= Marcus Llewellyn Ward =

American dentistry academic (1875–1963)

Marcus Llewellyn Ward (5 August 1875 – 9 January 1963) was an American dentistry academic.

A native of Howell, Michigan, Ward was born on 5 August 1875, and attended county schools. After graduating from Fenton Normal College, he was a county schoolteacher for five years, then enrolled at the University of Michigan School of Dentistry. Ward completed his Doctor of Dental Surgery degree in 1902, and served as dental instructor for the following three years while working toward a Doctor of Dental Science, then operated his own dental practice in Detroit between 1905 and 1908. Upon his full-time return to the University of Michigan, Ward was appointed professor of operative principles then, in 1912, professor of dental physics and chemistry. In 1916, he became professor of metallurgy and crown and bridge work, as well as dean of the dental school. He retired from the deanship in 1934 to assume the Jonathan Taft Professorship of Dentistry and remained on the faculty until 1945.

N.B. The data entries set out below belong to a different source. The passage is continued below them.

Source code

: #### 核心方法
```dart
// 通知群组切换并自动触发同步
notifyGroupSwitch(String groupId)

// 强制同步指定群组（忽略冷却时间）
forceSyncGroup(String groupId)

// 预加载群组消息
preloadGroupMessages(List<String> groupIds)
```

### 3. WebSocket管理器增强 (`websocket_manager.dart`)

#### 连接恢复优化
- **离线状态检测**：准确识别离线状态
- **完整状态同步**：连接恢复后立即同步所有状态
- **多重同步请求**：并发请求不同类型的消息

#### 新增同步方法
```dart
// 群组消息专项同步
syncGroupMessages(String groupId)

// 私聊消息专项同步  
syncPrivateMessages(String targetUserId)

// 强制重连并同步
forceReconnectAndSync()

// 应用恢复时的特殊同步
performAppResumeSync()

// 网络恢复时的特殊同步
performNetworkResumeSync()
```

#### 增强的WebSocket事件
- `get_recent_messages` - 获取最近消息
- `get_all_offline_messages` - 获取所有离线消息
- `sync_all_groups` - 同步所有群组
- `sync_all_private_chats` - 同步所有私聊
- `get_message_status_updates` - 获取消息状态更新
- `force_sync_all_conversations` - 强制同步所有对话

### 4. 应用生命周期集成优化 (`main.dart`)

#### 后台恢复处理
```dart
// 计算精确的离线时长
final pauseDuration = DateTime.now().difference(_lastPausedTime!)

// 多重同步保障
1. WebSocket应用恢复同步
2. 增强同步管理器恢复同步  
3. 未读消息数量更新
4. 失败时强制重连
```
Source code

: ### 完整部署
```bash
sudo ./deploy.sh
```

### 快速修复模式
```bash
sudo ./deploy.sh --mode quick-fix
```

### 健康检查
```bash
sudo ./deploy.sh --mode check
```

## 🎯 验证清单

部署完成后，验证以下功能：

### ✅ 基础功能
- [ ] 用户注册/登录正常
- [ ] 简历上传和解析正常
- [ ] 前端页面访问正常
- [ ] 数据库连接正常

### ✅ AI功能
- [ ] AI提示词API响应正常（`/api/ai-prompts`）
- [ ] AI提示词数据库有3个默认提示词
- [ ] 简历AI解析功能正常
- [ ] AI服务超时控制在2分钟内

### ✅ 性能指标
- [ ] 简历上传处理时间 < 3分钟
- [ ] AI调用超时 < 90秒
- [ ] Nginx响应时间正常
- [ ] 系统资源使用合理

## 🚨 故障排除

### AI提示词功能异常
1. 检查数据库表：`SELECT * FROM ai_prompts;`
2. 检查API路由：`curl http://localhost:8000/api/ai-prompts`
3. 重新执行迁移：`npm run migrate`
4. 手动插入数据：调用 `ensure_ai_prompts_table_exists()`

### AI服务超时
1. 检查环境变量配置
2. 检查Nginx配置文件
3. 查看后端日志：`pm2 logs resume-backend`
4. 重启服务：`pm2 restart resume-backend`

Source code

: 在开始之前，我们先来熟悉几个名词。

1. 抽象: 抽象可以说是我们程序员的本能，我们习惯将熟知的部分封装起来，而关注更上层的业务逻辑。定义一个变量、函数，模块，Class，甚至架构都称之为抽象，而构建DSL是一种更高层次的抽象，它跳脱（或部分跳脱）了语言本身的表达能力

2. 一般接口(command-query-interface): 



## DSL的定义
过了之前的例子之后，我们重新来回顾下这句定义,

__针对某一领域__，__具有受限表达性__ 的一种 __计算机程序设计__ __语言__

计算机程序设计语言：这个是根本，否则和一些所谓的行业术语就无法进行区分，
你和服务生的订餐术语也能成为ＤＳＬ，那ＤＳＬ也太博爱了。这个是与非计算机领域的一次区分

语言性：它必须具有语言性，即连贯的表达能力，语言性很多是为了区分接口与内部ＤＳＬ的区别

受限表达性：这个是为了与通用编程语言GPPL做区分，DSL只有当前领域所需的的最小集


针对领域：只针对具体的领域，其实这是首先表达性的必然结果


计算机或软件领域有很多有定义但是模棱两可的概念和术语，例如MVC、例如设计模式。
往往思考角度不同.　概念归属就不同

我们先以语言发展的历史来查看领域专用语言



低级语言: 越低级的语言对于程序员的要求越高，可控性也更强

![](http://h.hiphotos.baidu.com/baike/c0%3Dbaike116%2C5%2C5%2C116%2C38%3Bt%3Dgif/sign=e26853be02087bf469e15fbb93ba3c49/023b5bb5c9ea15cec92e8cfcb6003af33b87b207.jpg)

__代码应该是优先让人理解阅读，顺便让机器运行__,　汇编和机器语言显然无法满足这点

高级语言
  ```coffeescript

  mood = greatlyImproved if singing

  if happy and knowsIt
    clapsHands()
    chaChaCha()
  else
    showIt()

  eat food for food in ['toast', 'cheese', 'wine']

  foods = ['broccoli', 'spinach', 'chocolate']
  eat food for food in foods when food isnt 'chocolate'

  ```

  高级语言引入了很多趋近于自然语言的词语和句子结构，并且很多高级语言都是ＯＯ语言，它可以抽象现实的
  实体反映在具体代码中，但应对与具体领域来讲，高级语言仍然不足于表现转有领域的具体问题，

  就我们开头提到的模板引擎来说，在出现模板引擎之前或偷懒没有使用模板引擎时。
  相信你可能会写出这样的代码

Over the course of his career, Ward served as president of the American Dental Association, Michigan Dental Association and American Association of Dental Schools, as well as vice president of the Pan-American Medical Association. He was member of the International Association for Dental Research, Michigan Academy of Science, Arts, and Letters, and the American Association of University Professors, among others.

Marcus Ward married music educator Mille J. Carpenter (28 March 1875 – 1 June 1971) in May 1899. Ward died of a heart attack on 9 January 1963 in the parking lot of the University of Michigan Hospital. A collection of Ward's papers are held by the University of Michigan Library.